哪位大神能帮我看一下,为什么我基于hadoop实现的hmm,输入总是报错?一开始报not a sequencefile ,然后我用mahout里面的seqdirectory把txt文件变成了sequencefile,接着又报java.lang.NullPointerException。我都要哭了,刚开始学hadoop
import java.io.IOException;
import java.text.DecimalFormat;
import org.apache.hadoop.conf.Configuration;
import org.apache.hadoop.fs.FileSystem;
import org.apache.hadoop.fs.Path;
import org.apache.hadoop.io.ArrayWritable;
import org.apache.hadoop.io.DoubleWritable;
import org.apache.hadoop.io.Text;
import org.apache.hadoop.io.Writable;
import org.apache.hadoop.mapreduce.lib.input.SequenceFileInputFormat;
import org.apache.hadoop.mapreduce.lib.output.SequenceFileOutputFormat;
import org.apache.hadoop.mapreduce.Job;
import org.apache.hadoop.mapreduce.Mapper;
import org.apache.hadoop.mapreduce.Reducer;
import org.apache.hadoop.mapreduce.lib.input.FileInputFormat;
import org.apache.hadoop.mapreduce.lib.output.FileOutputFormat;
public class HmmParallel {
public static class HmmParallelMap extends Mapper{
// the number of Observations;
private static int Observations;
// the number of States;
private static int States;
// the observationSequence;
int[] observedSequence;
// the hiddenSequence;
int[] hiddenSequence;
private HmmModel hmm;
private ArrayWritable piStripe;
private ArrayWritable emissionStripe;
private ArrayWritable transitionStripe;
private Writable[] pi_tmp;
private Writable[] em_tmp;
private Writable[] tr_tmp;
// the Observations of training data
int[] o;
/**
* Create an supervised initial estimate of an HMM Model based on
* transitionMatrix sequence of observed and hidden states.
*
* @return An initial model using the estimated parameters
*/
public void setup(Context context)
throws IOException, InterruptedException{
hmm = HmmTrainer.trainSupervised(States, Observations, observedSequence, hiddenSequence, 0);
}
/**
* Map function of the HMM Parallel.

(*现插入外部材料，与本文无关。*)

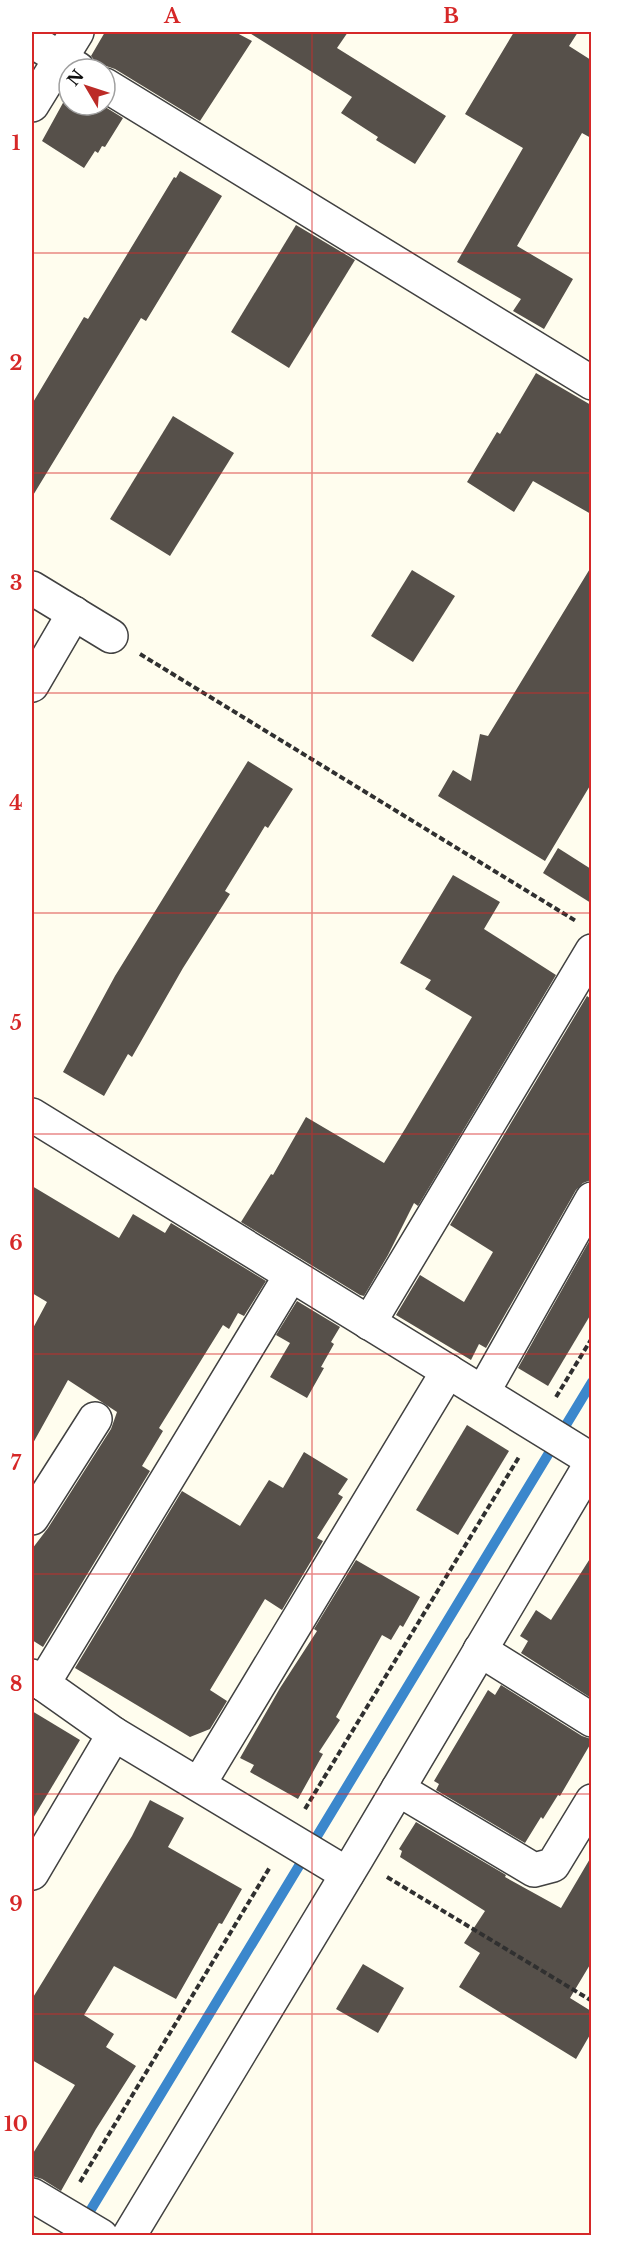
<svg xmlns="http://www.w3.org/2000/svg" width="623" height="2267" font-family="'Libre Baskerville',serif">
  <rect width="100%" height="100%" fill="#fffdee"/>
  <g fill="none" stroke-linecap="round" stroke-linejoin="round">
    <path stroke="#3b87cc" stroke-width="10" d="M 84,2221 L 592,1382"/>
  </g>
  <g fill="#56504a">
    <path d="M 105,32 L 235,32 L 252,41 L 200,121 L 115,69 L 106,66 L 97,68 L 95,61 L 91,56 Z"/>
    <path d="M 248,32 L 348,32 L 337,48 L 446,116 L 415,164 L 376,140 L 378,137 L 341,113 L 352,97 Z"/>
    <path d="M 514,32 L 578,32 L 569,46 L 591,60 L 591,138 L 582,133 L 517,246 L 573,279 L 544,329 L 513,311 L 521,299 L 457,262 L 523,148 L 465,114 Z"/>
    <path d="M 69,92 L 69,105 L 102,105 L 123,118 L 105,147 L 102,146 L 98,153 L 95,151 L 84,168 L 42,141 Z"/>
    <path d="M 180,171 L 222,196 L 146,321 L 141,318 L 32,497 L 32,404 L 84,317 L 88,319 L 174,177 L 176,178 Z"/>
    <path d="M 296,225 L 355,260 L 289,368 L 231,332 Z"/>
    <path d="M 536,373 L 591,405 L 591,514 L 533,481 L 514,512 L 467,482 L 497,432 L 500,434 Z"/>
    <path d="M 173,416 L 234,453 L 170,556 L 110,519 Z"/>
    <path d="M 591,567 L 591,784 L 545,861 L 438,796 L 453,770 L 471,781 L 480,734 L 488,736 Z"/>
    <path d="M 412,570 L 455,596 L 413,662 L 371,636 Z"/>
    <path d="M 248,761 L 293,789 L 268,828 L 265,826 L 225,891 L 230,894 L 183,968 L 132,1057 L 128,1054 L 104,1096 L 63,1072 L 115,976 Z"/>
    <path d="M 558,848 L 591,869 L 591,903 L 543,873 Z"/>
    <path d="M 453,875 L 500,902 L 484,929 L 556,975 L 418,1206 L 414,1203 L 388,1255 L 364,1296 L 360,1295 L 241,1222 L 271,1174 L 273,1175 L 306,1117 L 384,1163 L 405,1129 L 472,1017 L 425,989 L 431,980 L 400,963 Z"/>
    <path d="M 587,996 L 591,999 L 591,1180 L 583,1183 L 576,1190 L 486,1348 L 479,1344 L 471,1360 L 396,1315 L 420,1275 L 464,1302 L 493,1252 L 450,1225 Z"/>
    <path d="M 32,1186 L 119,1238 L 133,1214 L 165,1233 L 171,1223 L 266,1281 L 244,1316 L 238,1313 L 229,1329 L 223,1325 L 159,1428 L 163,1431 L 142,1466 L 150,1471 L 43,1647 L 32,1640 L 32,1549 L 48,1528 L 111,1429 L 117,1412 L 68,1380 L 32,1445 L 32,1330 L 47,1302 L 32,1293 Z"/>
    <path d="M 591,1238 L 591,1314 L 548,1386 L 518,1368 Z"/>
    <path d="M 297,1301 L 340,1327 L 331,1342 L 334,1344 L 321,1367 L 324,1368 L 307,1398 L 270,1377 L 290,1343 L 276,1335 Z"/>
    <path d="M 467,1425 L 509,1451 L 458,1535 L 416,1510 Z"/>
    <path d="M 304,1452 L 348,1479 L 338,1494 L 343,1497 L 317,1538 L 323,1541 L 282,1610 L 265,1599 L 210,1690 L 227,1701 L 210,1729 L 190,1737 L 75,1668 L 182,1491 L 240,1526 L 269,1480 L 283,1488 Z"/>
    <path d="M 591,1557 L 591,1698 L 521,1653 L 528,1641 L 520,1636 L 536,1610 L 551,1620 Z"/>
    <path d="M 356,1560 L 420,1597 L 403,1627 L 400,1625 L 391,1640 L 382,1635 L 336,1717 L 340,1720 L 319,1752 L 323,1754 L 298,1799 L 250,1772 L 254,1765 L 240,1758 L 280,1688 L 317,1631 L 314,1629 Z"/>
    <path d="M 501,1685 L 582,1736 L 591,1739 L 591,1743 L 560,1796 L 558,1795 L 543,1819 L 541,1817 L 525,1843 L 436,1790 L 439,1784 L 434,1781 L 488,1690 L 495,1695 Z"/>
    <path d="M 32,1711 L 80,1740 L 32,1820 Z"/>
    <path d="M 150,1800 L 184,1818 L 168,1847 L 242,1889 L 222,1924 L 219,1923 L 176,1999 L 114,1966 L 84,2015 L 114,2034 L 106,2047 L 136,2066 L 96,2129 L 61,2191 L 42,2179 L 32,2176 L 32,2155 L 75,2085 L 32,2060 L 32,1999 L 132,1836 Z"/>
    <path d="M 416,1822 L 506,1875 L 505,1877 L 561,1908 L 591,1857 L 591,1963 L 570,1998 L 591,2011 L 591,2033 L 576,2059 L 459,1987 L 480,1953 L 464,1943 L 485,1911 L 400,1857 L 402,1851 L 399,1849 Z"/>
    <path d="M 363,1964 L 404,1988 L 378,2033 L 336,2009 Z"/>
  </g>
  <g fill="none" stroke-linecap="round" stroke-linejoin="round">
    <g stroke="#414141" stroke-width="36">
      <g id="minor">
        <path d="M 32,41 L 78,69"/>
        <path d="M 105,85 L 592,383"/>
        <path d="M 32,105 L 77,32"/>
        <path d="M 32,588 L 111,636"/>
        <path d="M 32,685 L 74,613"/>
        <path d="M 32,1115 L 592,1460"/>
        <path d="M 369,1323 L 592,951"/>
        <path d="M 483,1392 L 592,1199"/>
        <path d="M 32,1518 L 95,1419"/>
        <path d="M 480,1650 L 592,1720"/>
        <path d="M 32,1676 L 114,1734 L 347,1874"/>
        <path d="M 43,1684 L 291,1275"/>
        <path d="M 199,1784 L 448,1371"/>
        <path d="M 398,1789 L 534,1870 L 553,1865 L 592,1801"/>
        <path d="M 32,1873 L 114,1734"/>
        <path d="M 32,2195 L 101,2236"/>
        <path d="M 129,2236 L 357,1858 L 592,1462"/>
      </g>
    </g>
    <g stroke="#303030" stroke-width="4" stroke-dasharray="6 3" stroke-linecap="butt">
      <path d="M 140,654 L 576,921"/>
      <path d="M 556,1397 L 592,1338"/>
      <path d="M 305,1809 L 519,1457"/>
      <path d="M 387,1877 L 592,2001"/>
      <path d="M 80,2182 L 270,1867"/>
    </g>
    <use href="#minor" stroke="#fff" stroke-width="33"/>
  </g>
  <path fill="none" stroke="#d62828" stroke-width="1.5" stroke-opacity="0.55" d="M 312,32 L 312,2236M 32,253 L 592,253M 32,473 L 592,473M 32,693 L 592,693M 32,913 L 592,913M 32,1134 L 592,1134M 32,1354 L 592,1354M 32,1574 L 592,1574M 32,1794 L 592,1794M 32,2014 L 592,2014"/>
  <rect width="623" height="2267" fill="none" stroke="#ffffff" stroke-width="66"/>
  <g transform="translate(87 87) rotate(309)"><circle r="28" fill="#ffffff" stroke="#9f9f9f" stroke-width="1.5"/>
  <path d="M0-4.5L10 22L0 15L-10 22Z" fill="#bc2b27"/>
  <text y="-9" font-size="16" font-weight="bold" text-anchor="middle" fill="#0e0e0e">N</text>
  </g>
  <rect x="33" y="33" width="557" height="2201" fill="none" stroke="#d62828" stroke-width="2"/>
  <g font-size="20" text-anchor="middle" font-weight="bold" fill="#d62828">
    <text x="172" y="23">A</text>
    <text x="451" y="23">B</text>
    <text x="16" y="150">1</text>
    <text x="16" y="370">2</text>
    <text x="16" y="590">3</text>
    <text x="16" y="810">4</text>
    <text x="16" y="1030">5</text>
    <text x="16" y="1250">6</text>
    <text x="16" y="1470">7</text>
    <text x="16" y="1691">8</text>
    <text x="16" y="1911">9</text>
    <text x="16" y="2131">10</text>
  </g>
</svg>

The input of <key, value> is: key
* contains the offset of the first character in a line, value contains one
* line data of the training data. The output of <key, value> is: <initial,
* initialProbabilities>, <emit from states, Stripe emissionMatrix>,
* <transit from states, Stripe transitionMatrix>
*/
public void map(Object key, Text value, Context context)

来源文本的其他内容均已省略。